61	2. Check the droplet first:
62	```sh
63	ssh root@shithub.sh 'top -bn1 \| head -20; df -h /; free -h; uptime'
64	```
65	3. Common patterns:
66	- CPU sustained > 80% — usually `aideinit` or `aide --check`
67	mid-run (12 min daily, 7 min for re-baseline). Cross-check
68	against `journalctl -t shithub-aide -n 50`. If unrelated:
69	`top -c -o %CPU` and identify the process.
70	- Memory > 90% — Postgres + shithubd combined exceed budget.
71	`systemctl status shithubd-web` for a dump of resident set;
72	`sudo -u postgres psql -c "SELECT * FROM pg_stat_activity"` for
73	long-running queries.
74	- Disk > 80% — first check `du -sh /var/log/* /data/* /root/*
75	/var/lib/postgresql/* \| sort -h`. Most likely Postgres logs
76	accumulating; check `log_rotation_age`.
77	- Load1 > 4 for a 4-vCPU droplet means we're saturated. If
78	it's also a CPU alert, same diagnosis. If load is high but CPU
79	isn't, look at I/O wait (`top` → `1` to expand cores → `wa`).
80	- down_global — `curl -v https://shithub.sh/` from your
81	laptop. Caddy log: `ssh root@shithub.sh 'tail -100
82	/var/log/caddy/access.log \| jq .'`. shithubd journal:
83	`journalctl -u shithubd-web -n 100`.
84	- ssl_expiry — `ssh root@shithub.sh 'systemctl status caddy;
85	journalctl -u caddy -n 200 \| grep -iE "renew\|cert"'`. Most
86	likely cause: rate-limited by Let's Encrypt or DNS
87	misconfiguration after a CNAME change.

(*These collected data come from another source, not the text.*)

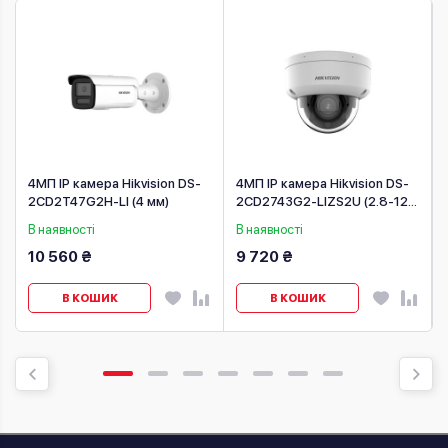
4МП IP камера Hikvision DS-
4МП IP камера Hikvision DS-
2CD2T47G2H-LI (4 мм)
2CD2743G2-LIZS2U (2.8-12
мм)
В наявності
В наявності
10 560 ₴
9 720 ₴
В КОШИК
В КОШИК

88	- latency p95 > 2s — could be slow-query regressions, a
89	wedged worker, or Caddy reverse-proxy timeouts. Start with
90	`journalctl -u shithubd-web -n 200 \| grep duration \| sort -k1
91	-nr \| head`.
92
93	## Editing thresholds
94
95	Change in `deploy/cutover/provision-do-alerts.sh`, then either:
96
97	1. Delete the existing alert via `doctl monitoring alert delete
98	<uuid>` and re-run the provision script (it'll create the new
99	one), OR
100	2. Edit in place: `doctl monitoring alert update <uuid> --value
101	<new>`.
102
103	For uptime alerts: `doctl monitoring uptime alert update
104	<check-id> <alert-id> ...`. (CLI bug: uptime check `update`
105	strips `--enabled`; if you mutate uptime properties, delete +
106	recreate via the script.)
107
108	## What's NOT here
109
110	- shithubd-internal metrics (request latency p95, DB pool
111	saturation, job queue depth, throttle rejections, archive
112	failures from Postgres). Those need a Prometheus scrape of
113	`127.0.0.1:8080/metrics` plus a Grafana Cloud free-tier — see
114	task #263 / `runbooks/observability.md` (TBD).
115	- Slack delivery. Today everything emails. The DO API supports
116	Slack webhooks; add `--slack-channels` + `--slack-urls` to the
117	provision script when there's a destination.
118	- Pagerduty. Same — DO supports webhook destinations.